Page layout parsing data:
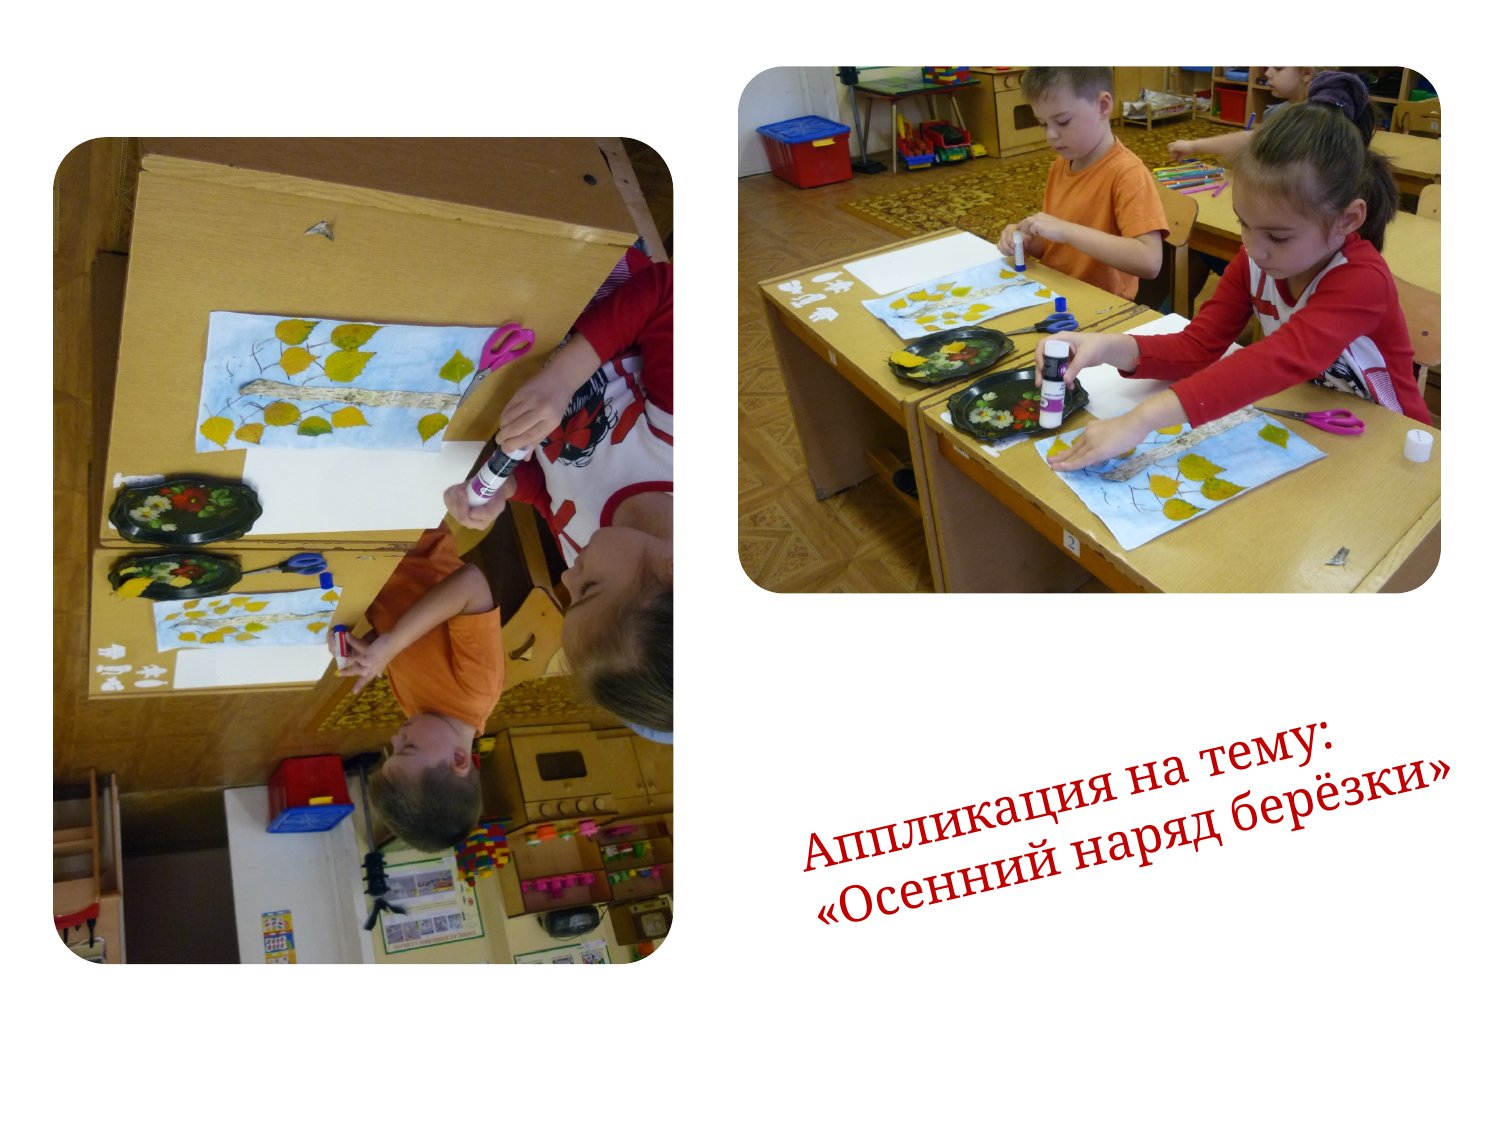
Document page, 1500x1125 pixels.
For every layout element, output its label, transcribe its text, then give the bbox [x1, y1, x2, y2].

picture [0, 66, 1442, 965]
text_box Аппликация на тему: «Осенний наряд берёзки» [781, 662, 1475, 952]
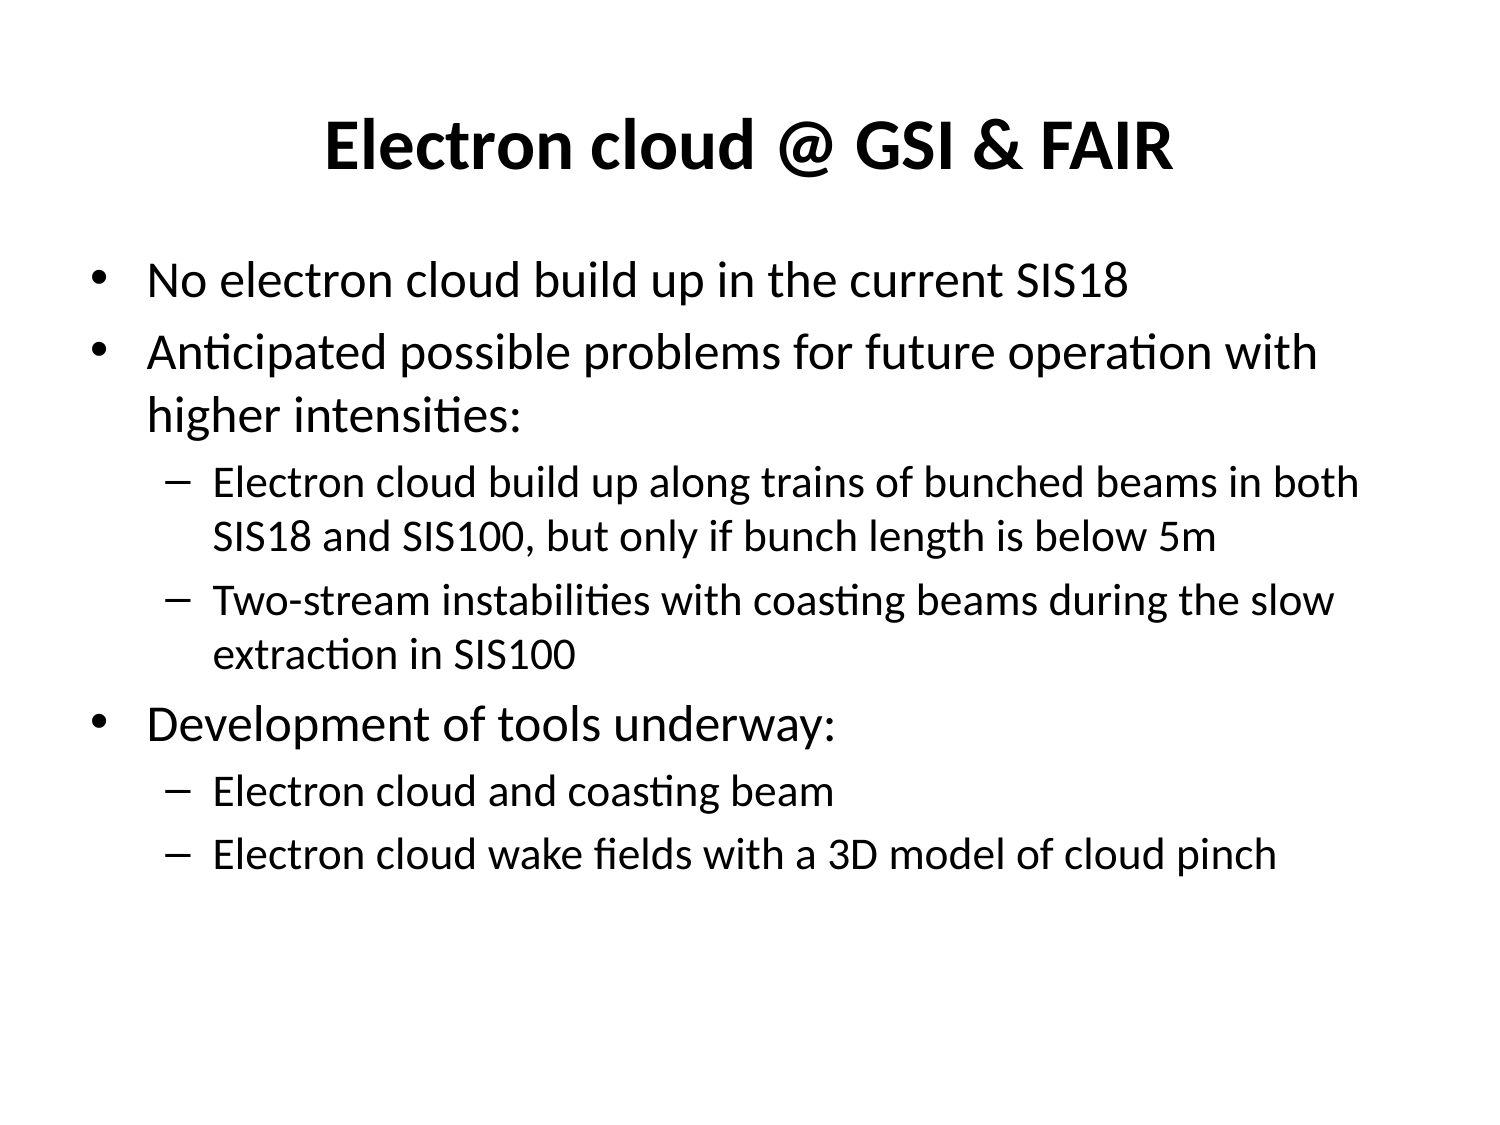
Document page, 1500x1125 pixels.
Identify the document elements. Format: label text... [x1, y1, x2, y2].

list No electron cloud build up in the current SIS18 Anticipated possible problems for future operation with higher intensities: Electron cloud build up along trains of bunched beams in both SIS18 and SIS100, but only if bunch length is below 5m Two-stream instabilities with coasting beams during the slow extraction in SIS100 Development of tools underway: Electron cloud and coasting beam Electron cloud wake fields with a 3D model of cloud pinch [75, 237, 1425, 888]
text_box Electron cloud @ GSI & FAIR [74, 74, 1425, 205]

Work to complete
For this exercise, transcribe the entries verbatim and skip all pictures.

Answer to this task
Document page, 1500x1125 pixels.
For every layout element, output its label, transcribe its text, then give the bbox [x1, y1, x2, y2].

picture [0, 66, 1442, 965]
text_box Аппликация на тему: «Осенний наряд берёзки» [781, 662, 1475, 952]
Document page, 1500x1125 pixels.
Identify the document elements. Format: label text... [x1, y1, x2, y2].

list No electron cloud build up in the current SIS18 Anticipated possible problems for future operation with higher intensities: Electron cloud build up along trains of bunched beams in both SIS18 and SIS100, but only if bunch length is below 5m Two-stream instabilities with coasting beams during the slow extraction in SIS100 Development of tools underway: Electron cloud and coasting beam Electron cloud wake fields with a 3D model of cloud pinch [75, 237, 1425, 888]
text_box Electron cloud @ GSI & FAIR [74, 74, 1425, 205]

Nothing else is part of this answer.